You think this will work better for you? I thought there out put look nice you have 2 direction flow?
Did you use the BIO-Bale on all 3 basket's Would you use some kind of sponge or netting on the intake so it don't suck-up any fry's? I do like the price of the FX5 , I've only had was Eheim. 

Thanks for your input


----------



## macclellan (Dec 22, 2006)

biobale is in all three baskets.
Something like that lockline would work as a replacement, if it were in stock.
i wouldn't block the intake with sponges since it is so high flow, but I don't raise fry either.


----------



## 2wheelsx2 (Jan 27, 2006)

I have an Eheim 2078, 2028, 2213, XP3, Fluval 204 and an FX5. So I can do direct comparisons. FX5 has the most flow by far, but is also by far the loudest.
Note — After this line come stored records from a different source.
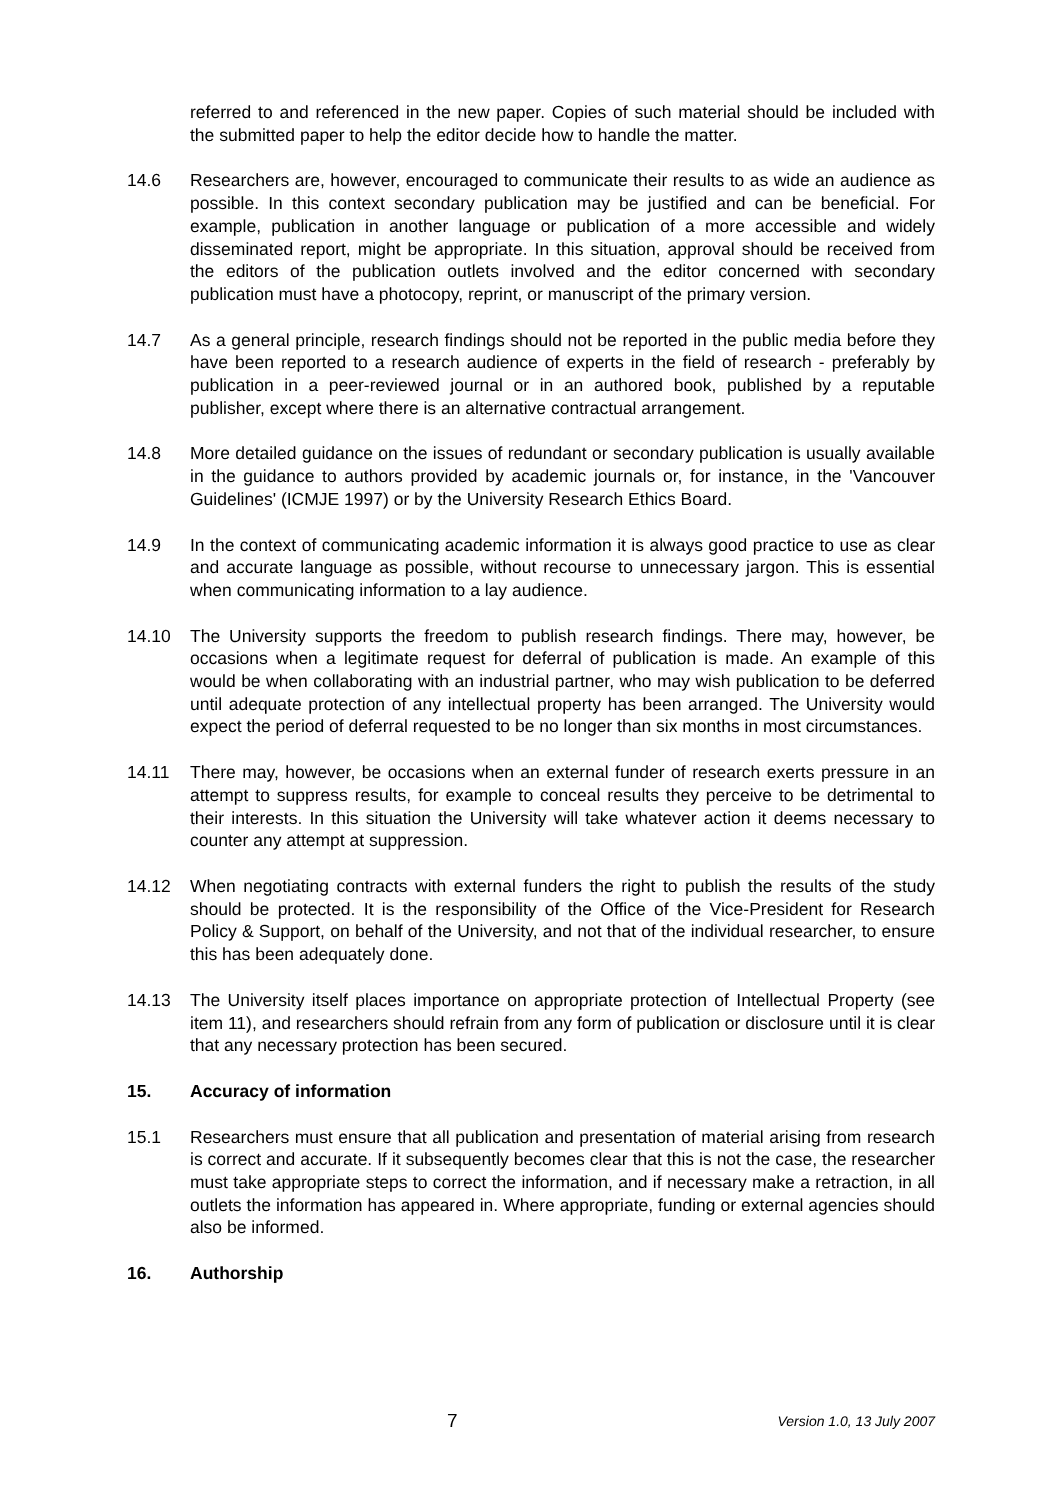referred to and referenced in the new paper. Copies of such material should be included with the submitted paper to help the editor decide how to handle the matter.
14.6 Researchers are, however, encouraged to communicate their results to as wide an audience as possible. In this context secondary publication may be justified and can be beneficial. For example, publication in another language or publication of a more accessible and widely disseminated report, might be appropriate. In this situation, approval should be received from the editors of the publication outlets involved and the editor concerned with secondary publication must have a photocopy, reprint, or manuscript of the primary version.
14.7 As a general principle, research findings should not be reported in the public media before they have been reported to a research audience of experts in the field of research - preferably by publication in a peer-reviewed journal or in an authored book, published by a reputable publisher, except where there is an alternative contractual arrangement.
14.8 More detailed guidance on the issues of redundant or secondary publication is usually available in the guidance to authors provided by academic journals or, for instance, in the 'Vancouver Guidelines' (ICMJE 1997) or by the University Research Ethics Board.
14.9 In the context of communicating academic information it is always good practice to use as clear and accurate language as possible, without recourse to unnecessary jargon. This is essential when communicating information to a lay audience.
14.10 The University supports the freedom to publish research findings. There may, however, be occasions when a legitimate request for deferral of publication is made. An example of this would be when collaborating with an industrial partner, who may wish publication to be deferred until adequate protection of any intellectual property has been arranged. The University would expect the period of deferral requested to be no longer than six months in most circumstances.
14.11 There may, however, be occasions when an external funder of research exerts pressure in an attempt to suppress results, for example to conceal results they perceive to be detrimental to their interests. In this situation the University will take whatever action it deems necessary to counter any attempt at suppression.
14.12 When negotiating contracts with external funders the right to publish the results of the study should be protected. It is the responsibility of the Office of the Vice-President for Research Policy & Support, on behalf of the University, and not that of the individual researcher, to ensure this has been adequately done.
14.13 The University itself places importance on appropriate protection of Intellectual Property (see item 11), and researchers should refrain from any form of publication or disclosure until it is clear that any necessary protection has been secured.
15. Accuracy of information
15.1 Researchers must ensure that all publication and presentation of material arising from research is correct and accurate. If it subsequently becomes clear that this is not the case, the researcher must take appropriate steps to correct the information, and if necessary make a retraction, in all outlets the information has appeared in. Where appropriate, funding or external agencies should also be informed.
16. Authorship
7 Version 1.0, 13 July 2007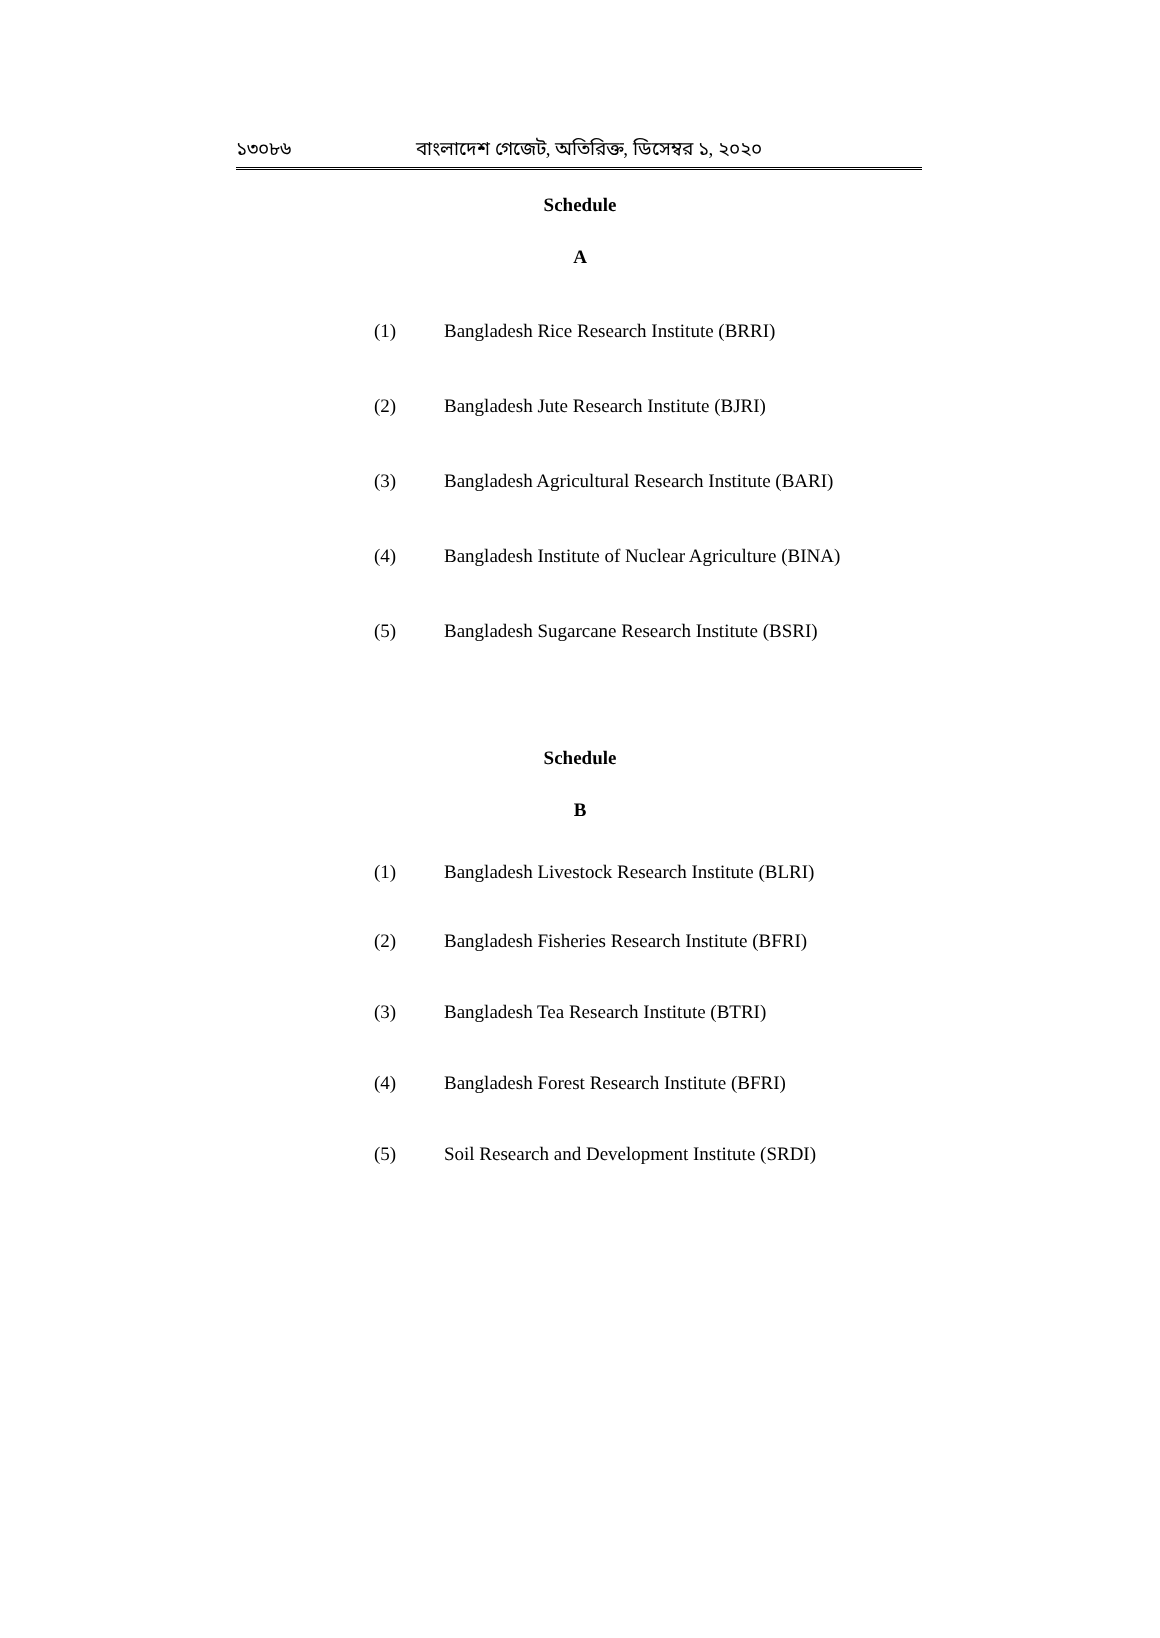১৩০৮৬ বাংলাদেশ গেজেট, অতিরিক্ত, ডিসেম্বর ১, ২০২০
Schedule
A
(1) Bangladesh Rice Research Institute (BRRI)
(2) Bangladesh Jute Research Institute (BJRI)
(3) Bangladesh Agricultural Research Institute (BARI)
(4) Bangladesh Institute of Nuclear Agriculture (BINA)
(5) Bangladesh Sugarcane Research Institute (BSRI)
Schedule
B
(1) Bangladesh Livestock Research Institute (BLRI)
(2) Bangladesh Fisheries Research Institute (BFRI)
(3) Bangladesh Tea Research Institute (BTRI)
(4) Bangladesh Forest Research Institute (BFRI)
(5) Soil Research and Development Institute (SRDI)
I run the FX5 and the XP3 and the 2028 in my 125 gallon and when the FX5 is on, you can't hear either of the filter. Turn off the FX5 and you hear the XP3 and turn off the XP3 and you hear....nothing.

I run my 2078 in a 100 gallon cube tank and you can hear the hum when the stand is open, but barely when it's closed. It flows much better than the 2028, but not nearly as much as the FX5. The 2080 also does not flow as much as the FX5, but based on comparisons I've seen, the bio filtration is superior to the FX5. The FX5 is superior for mechanical filtration primarily due to it's superior flow rate. However, that's also its downfall. It clogs much much faster than either of my Eheims, but not quite as fast as the XP3.

FX likes:
- high flow
- big water volume
- price
- top fasteners (the screw on types)

FX dislikes:
- noise
- intake outlet removal (gotta be Hercules to pull those off)
- not as much bio capacity as the big Eheims
- ribbed hose and 1" diameters means most inline accessories won't fit without mods.


----------



## inkslinger (Dec 28, 2003)

WoW 2wheelsx2
Is the Eheim Pro 3 2080 an the 2078 almost the same filter with 4 baskets 
of media ? I've only have is a 110g tank 60x18x24, Due they both have 2 intake an 1 output? Do you get a good flow with these in you tank?
I would like to have seen Eheim with a stronger flow like the FX5.


----------



## inkslinger (Dec 28, 2003)

Any one see a 2178 Eheim Pro 3 , Is it out yet here in the States?
Any one use the 2180 Pro 3.


----------



## Jim Miller (Dec 24, 2002)

You could always go for an Eheim 2262.

Why the internal heater?

jim


----------



## inkslinger (Dec 28, 2003)

Will I do have a spare 300w Hydro Heater I could use with the 2080 or a 2078
But they do come with heater built in just wonder how good are these.
With a FX5 I would need to run a close loop with a pump to run my heater


----------



## inkslinger (Dec 28, 2003)

http://www.monsterfishkeepers.com/forums/showthread.php?t=68458


----------



## Wasserpest (Jun 12, 2003)

Just a bit of basic math --

180W x 24 hours x 30 days x .12$/kWh = $15.55/month

Going to a 50W Eheim/Fluval will save you $11.23/month.

Not saying it's a bad idea to "dump your pump", just that you need to look a bit further if you want to knock $50 off your bill.

Disclaimer: Energy costs vary by region, your savings may vary.


----------



## inkslinger (Dec 28, 2003)

Wasserpest said:


> Just a bit of basic math --
> 
> 180W x 24 hours x 30 days x .12$/kWh = $15.55/month
> 
> ...


One big problem I have right now is I can't get my temp in my tank down below *85 , I never had this problem when I had my old set-up , I might remove my Mazzei next and try a RIO 1000 pump with a Needle Wheel for my co2 or a DIY co2 reactor 3x24 with 1 inch in/out and just use my pump and Nu-Clear 533 an 547 filter . If the flow is to much I might have to drop my pump down to a BL 40 HD.


----------